* _Task details_: Rewrite the text of the rows from the line containing "gratuitamente." through the line containing "Android for Enterprise", both included, with "Kotlin" replaced by "Swift" and everything else unchanged. Leave the pictures out.

* _Material supplied_:

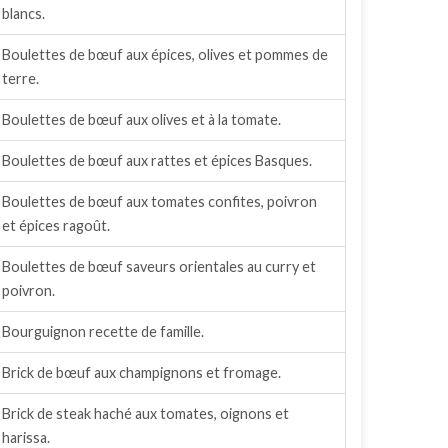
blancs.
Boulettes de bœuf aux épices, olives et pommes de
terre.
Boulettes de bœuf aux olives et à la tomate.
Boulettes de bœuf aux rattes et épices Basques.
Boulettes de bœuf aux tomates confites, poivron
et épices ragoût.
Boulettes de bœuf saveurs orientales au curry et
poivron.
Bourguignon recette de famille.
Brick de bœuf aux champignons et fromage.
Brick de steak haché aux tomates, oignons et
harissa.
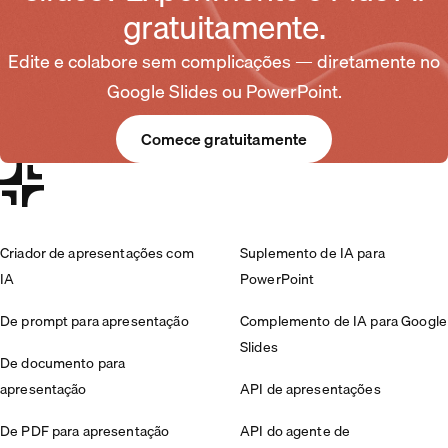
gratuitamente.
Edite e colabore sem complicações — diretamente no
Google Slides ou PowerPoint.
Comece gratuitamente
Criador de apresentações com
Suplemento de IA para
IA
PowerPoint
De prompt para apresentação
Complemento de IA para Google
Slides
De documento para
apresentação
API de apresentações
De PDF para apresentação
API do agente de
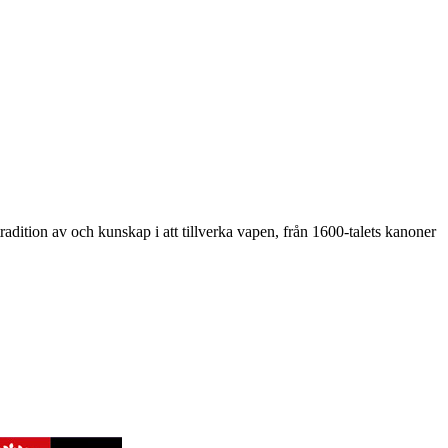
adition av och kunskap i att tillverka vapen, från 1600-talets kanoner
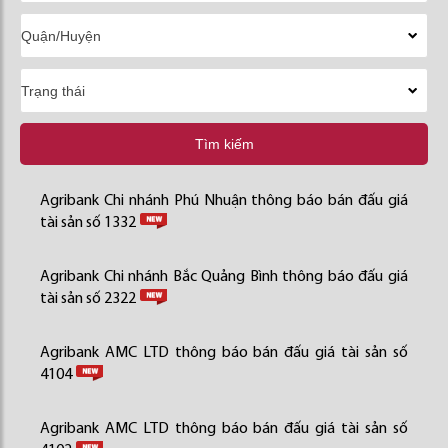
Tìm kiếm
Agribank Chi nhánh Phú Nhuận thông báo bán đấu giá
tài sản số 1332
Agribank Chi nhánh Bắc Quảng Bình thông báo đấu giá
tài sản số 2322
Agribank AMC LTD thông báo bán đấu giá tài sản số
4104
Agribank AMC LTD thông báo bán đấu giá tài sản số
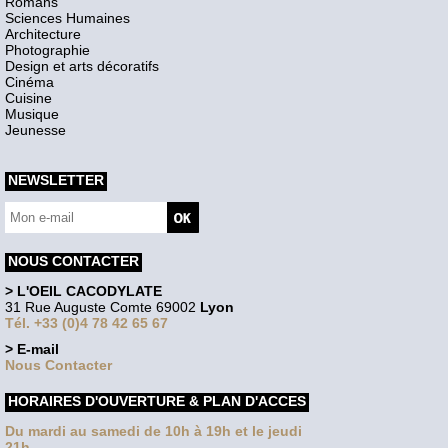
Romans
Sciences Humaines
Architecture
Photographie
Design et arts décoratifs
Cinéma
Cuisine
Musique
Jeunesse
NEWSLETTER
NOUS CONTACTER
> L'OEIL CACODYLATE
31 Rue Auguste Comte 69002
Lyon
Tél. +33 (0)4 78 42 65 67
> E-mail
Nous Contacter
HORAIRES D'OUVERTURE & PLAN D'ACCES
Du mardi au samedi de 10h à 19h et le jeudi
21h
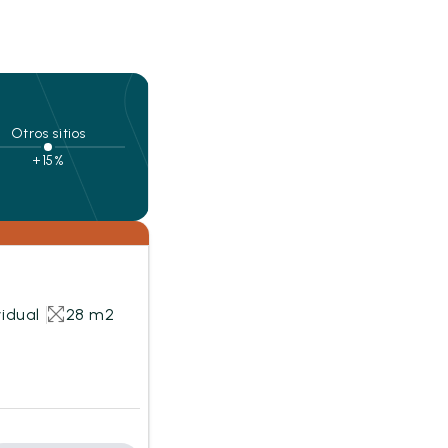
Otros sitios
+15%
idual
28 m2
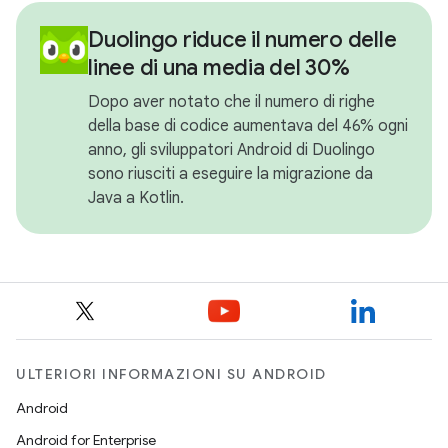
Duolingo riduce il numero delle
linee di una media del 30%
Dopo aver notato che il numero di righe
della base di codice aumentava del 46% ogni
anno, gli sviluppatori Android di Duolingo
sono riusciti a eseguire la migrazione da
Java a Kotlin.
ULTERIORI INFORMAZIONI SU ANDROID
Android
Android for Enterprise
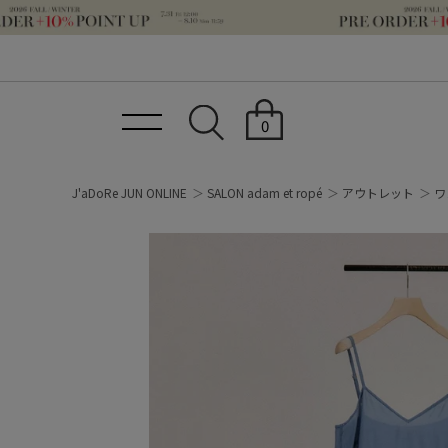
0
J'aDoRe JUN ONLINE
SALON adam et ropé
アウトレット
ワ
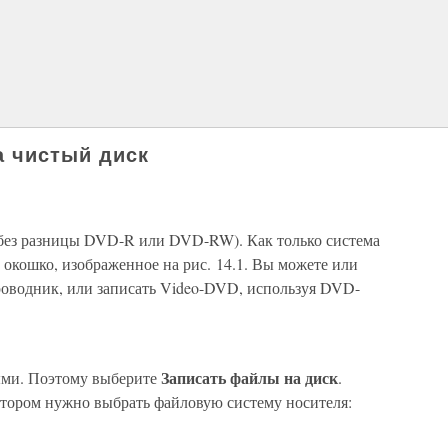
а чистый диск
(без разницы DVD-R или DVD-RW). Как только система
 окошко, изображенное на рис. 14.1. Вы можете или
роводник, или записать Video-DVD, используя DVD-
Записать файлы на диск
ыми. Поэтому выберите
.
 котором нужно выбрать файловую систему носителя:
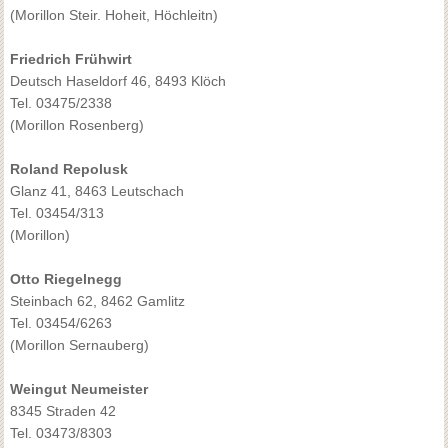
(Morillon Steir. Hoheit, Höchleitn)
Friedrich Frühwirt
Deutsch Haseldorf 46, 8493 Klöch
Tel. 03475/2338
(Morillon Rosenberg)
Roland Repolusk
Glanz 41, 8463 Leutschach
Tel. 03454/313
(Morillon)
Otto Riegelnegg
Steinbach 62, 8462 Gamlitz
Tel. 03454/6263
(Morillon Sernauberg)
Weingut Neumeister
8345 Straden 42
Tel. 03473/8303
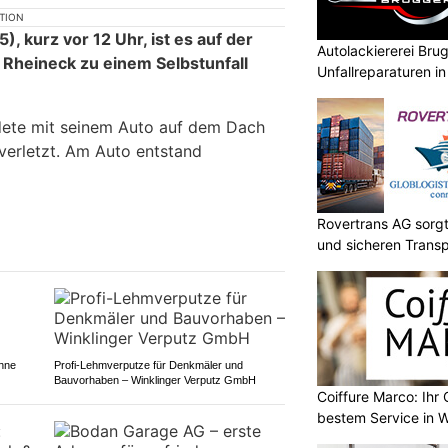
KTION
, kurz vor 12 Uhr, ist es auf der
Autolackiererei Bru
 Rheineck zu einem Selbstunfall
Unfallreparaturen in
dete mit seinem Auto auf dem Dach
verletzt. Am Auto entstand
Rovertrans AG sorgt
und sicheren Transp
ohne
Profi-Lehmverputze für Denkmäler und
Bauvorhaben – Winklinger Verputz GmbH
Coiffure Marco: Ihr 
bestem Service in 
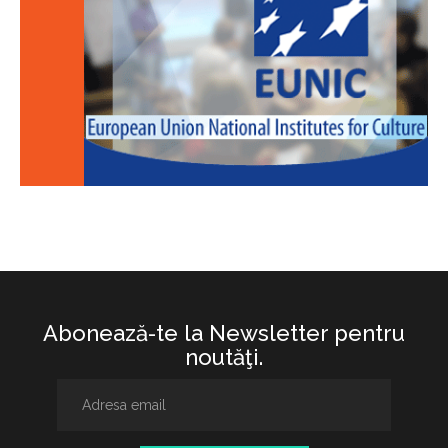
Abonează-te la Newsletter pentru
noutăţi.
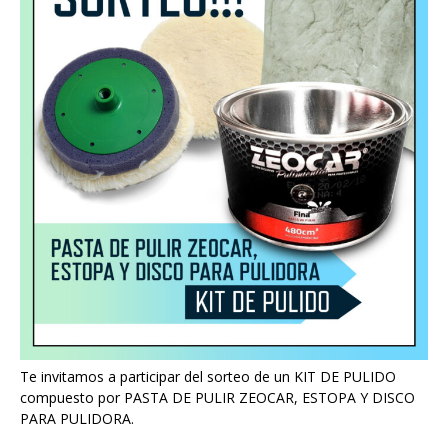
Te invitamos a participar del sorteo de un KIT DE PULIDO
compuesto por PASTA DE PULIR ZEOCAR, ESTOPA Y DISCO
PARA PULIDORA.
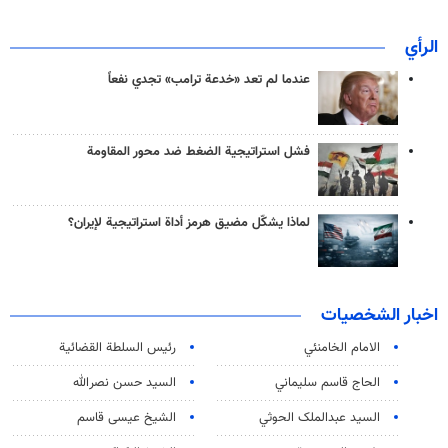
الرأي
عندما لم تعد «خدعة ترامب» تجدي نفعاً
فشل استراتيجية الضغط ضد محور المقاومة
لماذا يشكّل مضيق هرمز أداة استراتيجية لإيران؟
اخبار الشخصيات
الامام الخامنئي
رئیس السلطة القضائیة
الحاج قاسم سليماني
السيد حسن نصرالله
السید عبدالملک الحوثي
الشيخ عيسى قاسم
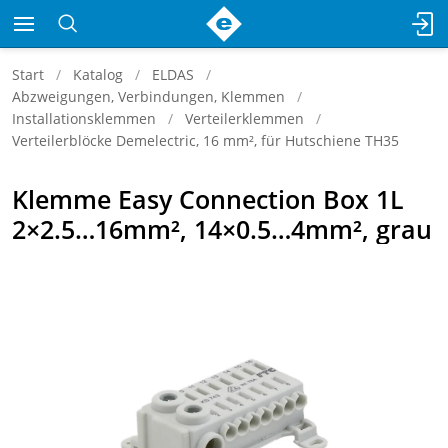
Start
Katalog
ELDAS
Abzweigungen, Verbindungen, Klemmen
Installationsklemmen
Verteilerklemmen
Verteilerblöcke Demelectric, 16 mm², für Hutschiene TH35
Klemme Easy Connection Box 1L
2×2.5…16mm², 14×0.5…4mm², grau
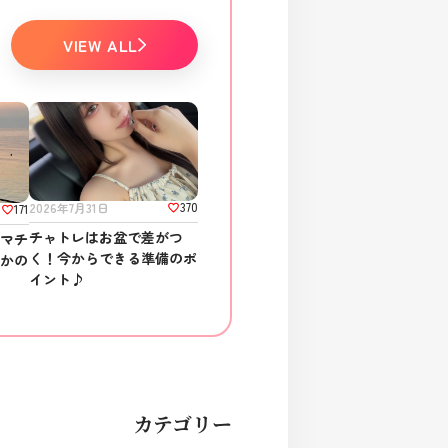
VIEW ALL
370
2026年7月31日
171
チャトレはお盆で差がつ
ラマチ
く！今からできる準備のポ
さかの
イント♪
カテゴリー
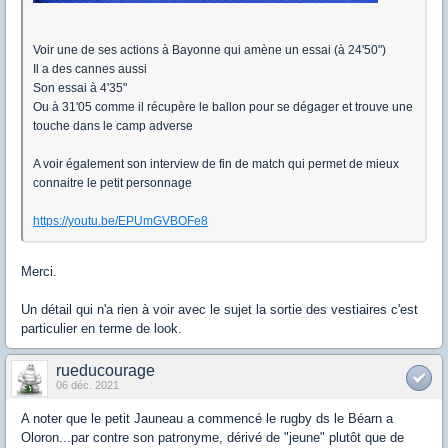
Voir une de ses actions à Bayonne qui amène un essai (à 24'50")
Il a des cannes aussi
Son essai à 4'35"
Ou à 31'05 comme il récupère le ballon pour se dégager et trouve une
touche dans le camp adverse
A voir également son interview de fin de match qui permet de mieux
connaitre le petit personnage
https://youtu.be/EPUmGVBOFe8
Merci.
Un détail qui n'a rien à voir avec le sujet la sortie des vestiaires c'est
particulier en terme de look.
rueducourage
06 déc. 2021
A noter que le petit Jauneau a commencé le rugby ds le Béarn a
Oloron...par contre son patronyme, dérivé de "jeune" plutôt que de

* _Exercise result_:
gratuitamente.
Edite e colabore sem complicações — diretamente no
Google Slides ou PowerPoint.
Comece gratuitamente
Criador de apresentações com
Suplemento de IA para
IA
PowerPoint
De prompt para apresentação
Complemento de IA para Google
Slides
De documento para
apresentação
API de apresentações
De PDF para apresentação
API do agente de
adition av och kunskap i att tillverka vapen, från 1600-talets kanoner
Tìm kiếm
Agribank Chi nhánh Phú Nhuận thông báo bán đấu giá
tài sản số 1332
Agribank Chi nhánh Bắc Quảng Bình thông báo đấu giá
tài sản số 2322
Agribank AMC LTD thông báo bán đấu giá tài sản số
4104
Agribank AMC LTD thông báo bán đấu giá tài sản số
Romans
Sciences Humaines
Architecture
Photographie
Design et arts décoratifs
Cinéma
Cuisine
Musique
Jeunesse
NEWSLETTER
NOUS CONTACTER
> L'OEIL CACODYLATE
31 Rue Auguste Comte 69002
Lyon
Tél. +33 (0)4 78 42 65 67
> E-mail
Nous Contacter
HORAIRES D'OUVERTURE & PLAN D'ACCES
Du mardi au samedi de 10h à 19h et le jeudi
21h
Otros sitios
+15%
idual
28 m2
Duolingo riduce il numero delle
linee di una media del 30%
Dopo aver notato che il numero di righe
della base di codice aumentava del 46% ogni
anno, gli sviluppatori Android di Duolingo
sono riusciti a eseguire la migrazione da
Java a Swift.
ULTERIORI INFORMAZIONI SU ANDROID
Android
Android for Enterprise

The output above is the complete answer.